JOBS:
a: List every section heading that follows the opening title question in the page on IQ demodulation.
b: From the page on IQ demodulation, extract the passage between "2. If we want" and "of the system.", inclusive.

SELECTED EXTRACT:
****************

What is the connection between analog signal to noise ratio and signal to noise ratio in the IQ plane in a quadrature demodulation system?

Question

We would like to compute the quantitative relation between analog noise near the LO frequency and the statistics of points found in the IQ plane after IQ demodulation. In order to completely understand the question we first give a detailed description of the IQ demodulation system.

IQ demodulation system

An IQ mixer takes signals at high frequency and brings them to lower frequency so they can be more easily processed. Figure 1 shows a schematic of an IQ mixer. The local oscillator (LO) signal $\cos(\Omega t$) is used to mix the RF signal down to a lower frequency.

Figure 1: Complete signal processing chain. Microwave frequency signal (and noise) come into the IQ mixer via the RF port. This signal is mixed with a local oscillator (LO) to convert to intermediate frequency signals $I$ and $Q$. The intermediate frequency signals are then filtered to remove the remaining high frequency component (see text) and digitally sampled. Detection of the amplitude and phase of each frequency component is done via discrete Fourier transform in digital logic.

Coherent signal - dc case

Suppose in the incoming RF signal were $M \cos(\Omega t + \phi)$. Then the $I$ and $Q$ signals would be \begin{align} I(t) &= \frac{M}{2} \cos(\phi) + \frac{M}{2} \cos(2\Omega t + \phi) \\ Q(t) &= -\frac{M}{2} \sin(\phi) - \frac{M}{2} \sin(2\Omega t + \phi) \, . \end{align} We pass these signals through low pass filters to remove the $2 \Omega$ terms, yielding \begin{align} I_F(t) &= \frac{M}{2} \cos(\phi) \\ Q_F(t) &= -\frac{M}{2} \sin(\phi) \, . \end{align} As we can see, the dc $I$ and $Q$ voltages can be thought of as the Cartesian coordinates giving the amplitude and phase of the original signal. Therefore, the mixer has done its job of allowing us to find the amplitude and phase of a high frequency signal by making only low frequency measurements.

Coherent signal - ac case

In practice we usually do not demodulate the RF signal to dc. There are several reasons for this:

1. Noise spectral density almost always incraeses sharply at low frequencies.

2. If we want to simultaneously measure the amplitude and phase of several sinusoidal components at different frequencies we cannot directly demodulate to dc in the analog part of the system.

****************

EXCERPTED DATA:
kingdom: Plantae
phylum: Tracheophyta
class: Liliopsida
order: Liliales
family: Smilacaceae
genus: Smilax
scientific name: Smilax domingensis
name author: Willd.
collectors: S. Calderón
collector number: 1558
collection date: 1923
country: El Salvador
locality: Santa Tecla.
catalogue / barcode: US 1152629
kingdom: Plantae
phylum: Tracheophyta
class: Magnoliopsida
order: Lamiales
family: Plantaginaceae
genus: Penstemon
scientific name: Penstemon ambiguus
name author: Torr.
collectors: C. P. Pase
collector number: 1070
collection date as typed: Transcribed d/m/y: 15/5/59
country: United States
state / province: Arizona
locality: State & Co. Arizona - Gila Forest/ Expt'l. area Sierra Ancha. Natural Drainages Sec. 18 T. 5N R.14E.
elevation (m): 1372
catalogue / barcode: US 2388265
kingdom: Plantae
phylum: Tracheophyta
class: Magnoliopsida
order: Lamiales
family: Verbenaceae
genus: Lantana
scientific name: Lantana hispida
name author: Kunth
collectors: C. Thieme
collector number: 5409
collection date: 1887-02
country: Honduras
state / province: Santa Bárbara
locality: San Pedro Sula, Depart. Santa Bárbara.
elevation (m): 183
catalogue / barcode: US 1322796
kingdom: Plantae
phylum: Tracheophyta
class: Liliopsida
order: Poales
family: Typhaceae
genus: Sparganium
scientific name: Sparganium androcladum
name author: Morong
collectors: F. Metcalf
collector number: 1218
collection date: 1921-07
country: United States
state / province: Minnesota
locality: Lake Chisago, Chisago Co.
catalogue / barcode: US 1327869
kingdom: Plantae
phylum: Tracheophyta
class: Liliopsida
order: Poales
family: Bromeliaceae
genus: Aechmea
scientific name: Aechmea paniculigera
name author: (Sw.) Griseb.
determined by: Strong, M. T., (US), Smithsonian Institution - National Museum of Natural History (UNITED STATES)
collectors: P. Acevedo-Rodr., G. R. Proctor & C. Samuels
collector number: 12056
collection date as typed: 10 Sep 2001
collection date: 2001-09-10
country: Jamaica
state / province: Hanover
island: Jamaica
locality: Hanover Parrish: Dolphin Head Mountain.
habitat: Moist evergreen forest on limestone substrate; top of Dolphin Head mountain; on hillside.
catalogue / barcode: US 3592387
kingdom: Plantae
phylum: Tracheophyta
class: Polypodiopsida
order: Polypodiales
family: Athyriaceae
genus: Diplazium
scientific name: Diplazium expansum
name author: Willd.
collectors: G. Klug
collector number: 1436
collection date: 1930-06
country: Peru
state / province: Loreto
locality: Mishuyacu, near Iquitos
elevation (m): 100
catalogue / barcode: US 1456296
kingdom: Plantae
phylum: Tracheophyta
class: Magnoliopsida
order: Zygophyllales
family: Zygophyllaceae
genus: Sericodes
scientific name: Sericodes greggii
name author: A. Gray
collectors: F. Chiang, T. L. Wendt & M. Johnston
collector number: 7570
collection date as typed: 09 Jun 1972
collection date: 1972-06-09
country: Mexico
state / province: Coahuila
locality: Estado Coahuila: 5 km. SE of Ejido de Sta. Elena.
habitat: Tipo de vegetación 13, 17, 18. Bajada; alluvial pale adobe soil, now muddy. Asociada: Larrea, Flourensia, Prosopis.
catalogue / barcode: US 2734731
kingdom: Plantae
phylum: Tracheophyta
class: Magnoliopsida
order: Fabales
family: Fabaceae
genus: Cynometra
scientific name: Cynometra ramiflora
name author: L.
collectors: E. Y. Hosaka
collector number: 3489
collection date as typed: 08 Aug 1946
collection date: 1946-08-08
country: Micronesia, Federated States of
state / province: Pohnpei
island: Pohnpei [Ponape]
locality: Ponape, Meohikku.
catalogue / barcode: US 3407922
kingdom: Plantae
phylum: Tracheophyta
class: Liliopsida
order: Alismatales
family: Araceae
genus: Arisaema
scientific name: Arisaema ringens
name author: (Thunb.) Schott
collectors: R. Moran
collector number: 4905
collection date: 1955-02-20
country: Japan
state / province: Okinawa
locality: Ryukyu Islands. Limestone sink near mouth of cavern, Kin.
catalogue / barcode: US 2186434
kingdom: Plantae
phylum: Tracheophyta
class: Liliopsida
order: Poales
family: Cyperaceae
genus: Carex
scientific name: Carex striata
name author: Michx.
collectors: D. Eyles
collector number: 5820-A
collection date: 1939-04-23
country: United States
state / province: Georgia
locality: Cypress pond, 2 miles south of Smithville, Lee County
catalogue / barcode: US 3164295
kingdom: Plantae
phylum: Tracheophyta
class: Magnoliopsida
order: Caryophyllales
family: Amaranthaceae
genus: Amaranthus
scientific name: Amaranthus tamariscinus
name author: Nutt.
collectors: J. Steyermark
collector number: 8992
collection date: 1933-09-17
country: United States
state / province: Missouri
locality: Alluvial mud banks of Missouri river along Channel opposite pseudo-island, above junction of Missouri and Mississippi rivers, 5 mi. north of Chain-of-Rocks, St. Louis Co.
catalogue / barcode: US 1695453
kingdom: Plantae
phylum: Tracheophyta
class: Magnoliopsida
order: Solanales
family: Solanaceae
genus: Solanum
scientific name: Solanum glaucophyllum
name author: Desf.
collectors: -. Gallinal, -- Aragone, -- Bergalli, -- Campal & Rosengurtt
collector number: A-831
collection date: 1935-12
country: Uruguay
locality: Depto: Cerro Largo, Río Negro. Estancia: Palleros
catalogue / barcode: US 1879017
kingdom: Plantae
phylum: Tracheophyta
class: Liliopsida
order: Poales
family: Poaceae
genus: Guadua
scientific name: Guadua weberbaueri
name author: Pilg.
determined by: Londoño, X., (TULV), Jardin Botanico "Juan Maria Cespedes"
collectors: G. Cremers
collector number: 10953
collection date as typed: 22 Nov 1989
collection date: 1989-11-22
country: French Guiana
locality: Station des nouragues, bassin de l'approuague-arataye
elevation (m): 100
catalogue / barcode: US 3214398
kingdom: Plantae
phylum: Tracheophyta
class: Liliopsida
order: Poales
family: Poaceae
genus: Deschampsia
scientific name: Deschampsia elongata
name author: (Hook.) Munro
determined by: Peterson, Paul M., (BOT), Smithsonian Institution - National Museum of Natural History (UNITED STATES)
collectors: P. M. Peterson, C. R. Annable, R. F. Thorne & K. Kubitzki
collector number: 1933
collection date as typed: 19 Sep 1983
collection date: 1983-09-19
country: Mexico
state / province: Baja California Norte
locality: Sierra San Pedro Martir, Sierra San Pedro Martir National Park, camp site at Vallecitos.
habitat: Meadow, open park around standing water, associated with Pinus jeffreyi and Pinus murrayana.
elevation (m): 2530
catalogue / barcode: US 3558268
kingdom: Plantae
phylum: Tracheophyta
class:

****************

ANSWERS BELOW:
a:
Question
IQ demodulation system
Coherent signal - dc case
Coherent signal - ac case

b:
2. If we want to simultaneously measure the amplitude and phase of several sinusoidal components at different frequencies we cannot directly demodulate to dc in the analog part of the system.